» **TASK DETAILS**: Once the pictures are set aside, retype the remaining entries exactly.

━━━ EXERCISE DATA ━━━

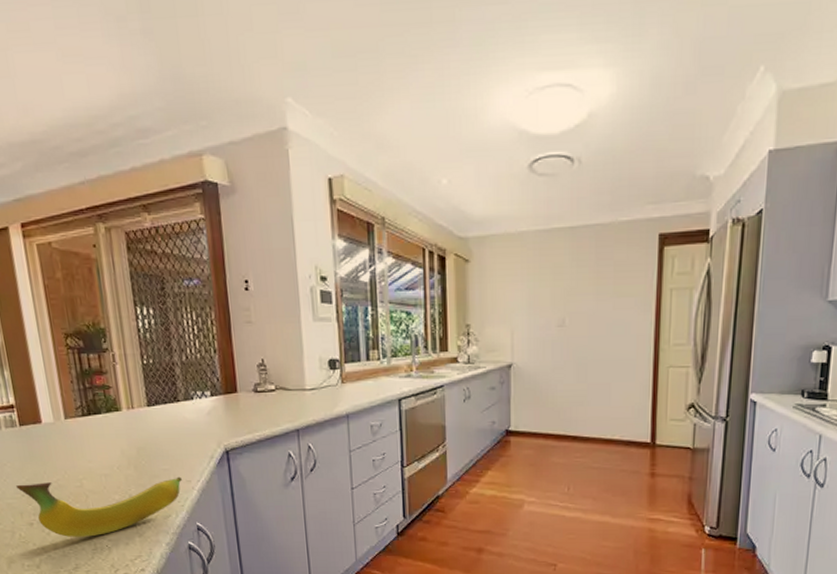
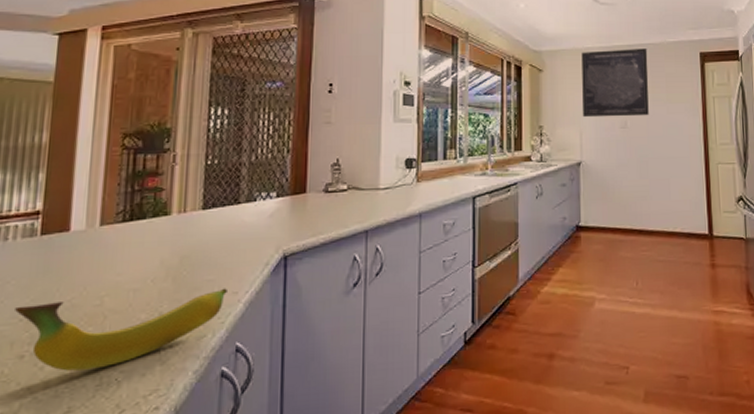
wall art: none [513,230,594,315] -> present [581,48,649,118]

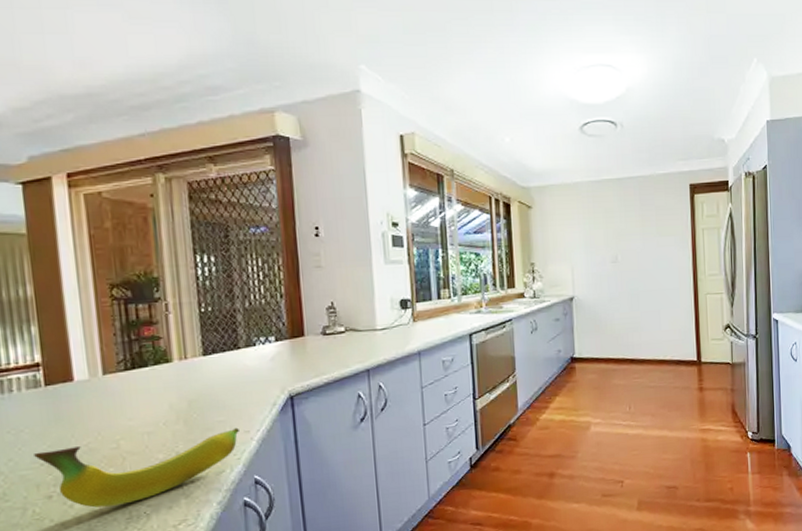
wall art: present [581,48,649,118] -> none [570,181,639,254]

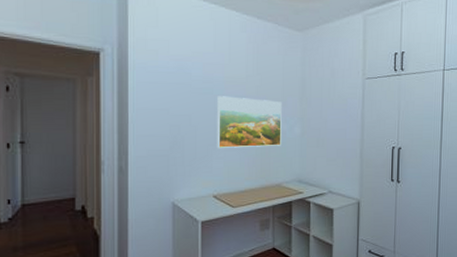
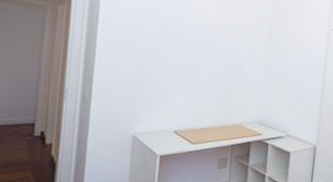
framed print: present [217,96,282,149] -> none [181,34,249,88]

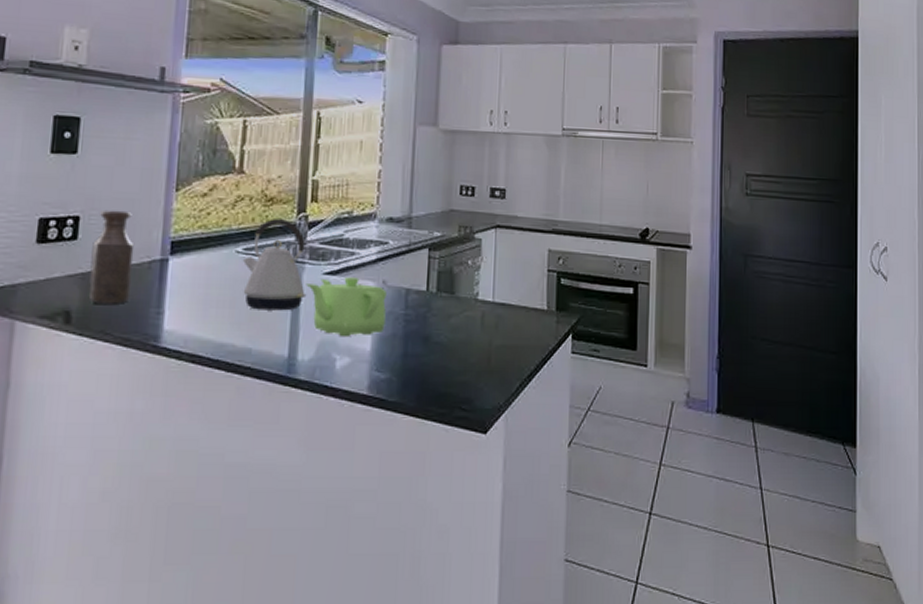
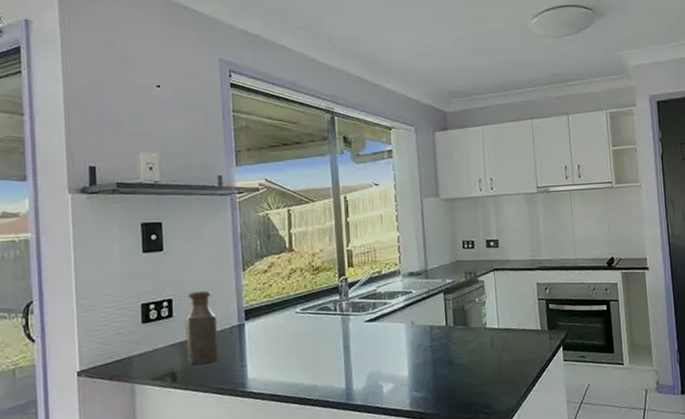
kettle: present [242,219,307,311] -> none [301,283,354,355]
teapot: present [306,277,387,338] -> none [352,321,417,369]

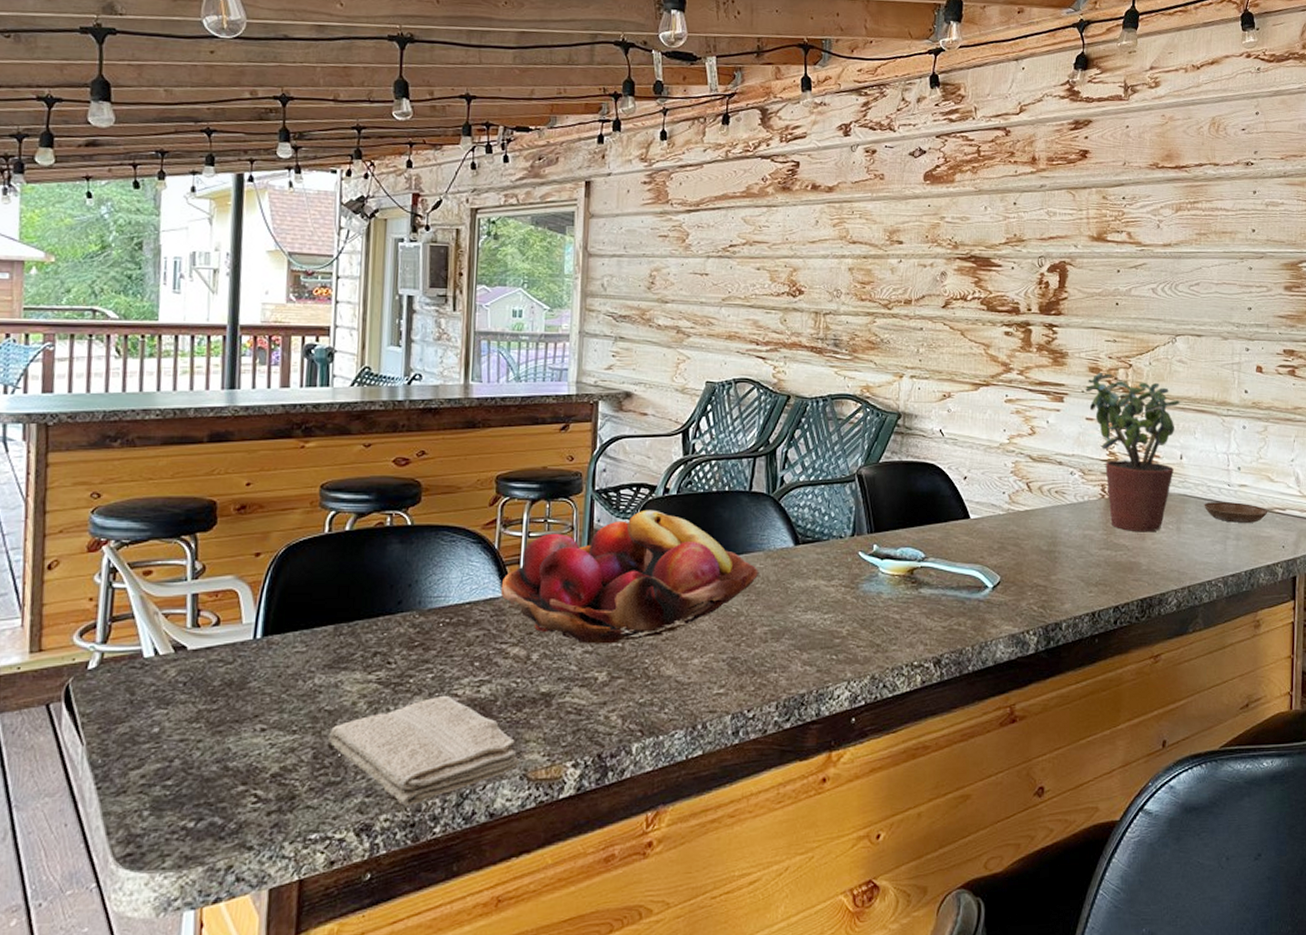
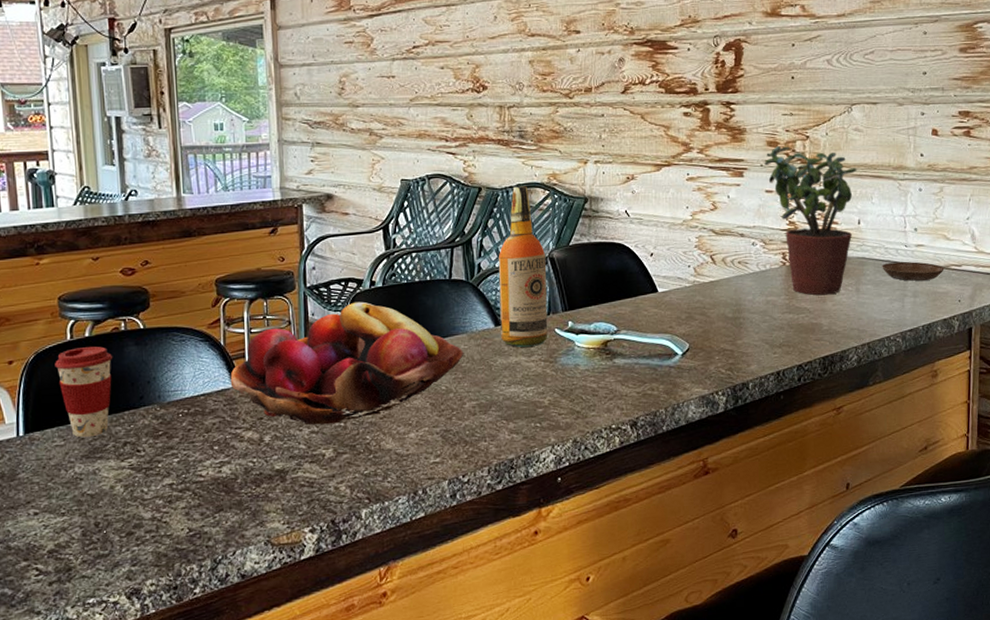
coffee cup: none [307,542,374,645] -> present [55,346,113,438]
washcloth: present [327,695,520,806] -> none [92,476,263,572]
liquor bottle: none [800,397,854,569] -> present [498,186,548,347]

━━━

» **THE COMPLETED TASK**:
wall art: none [513,230,594,315] -> present [581,48,649,118]

wall art: present [581,48,649,118] -> none [570,181,639,254]

framed print: present [217,96,282,149] -> none [181,34,249,88]

kettle: present [242,219,307,311] -> none [301,283,354,355]
teapot: present [306,277,387,338] -> none [352,321,417,369]

coffee cup: none [307,542,374,645] -> present [55,346,113,438]
washcloth: present [327,695,520,806] -> none [92,476,263,572]
liquor bottle: none [800,397,854,569] -> present [498,186,548,347]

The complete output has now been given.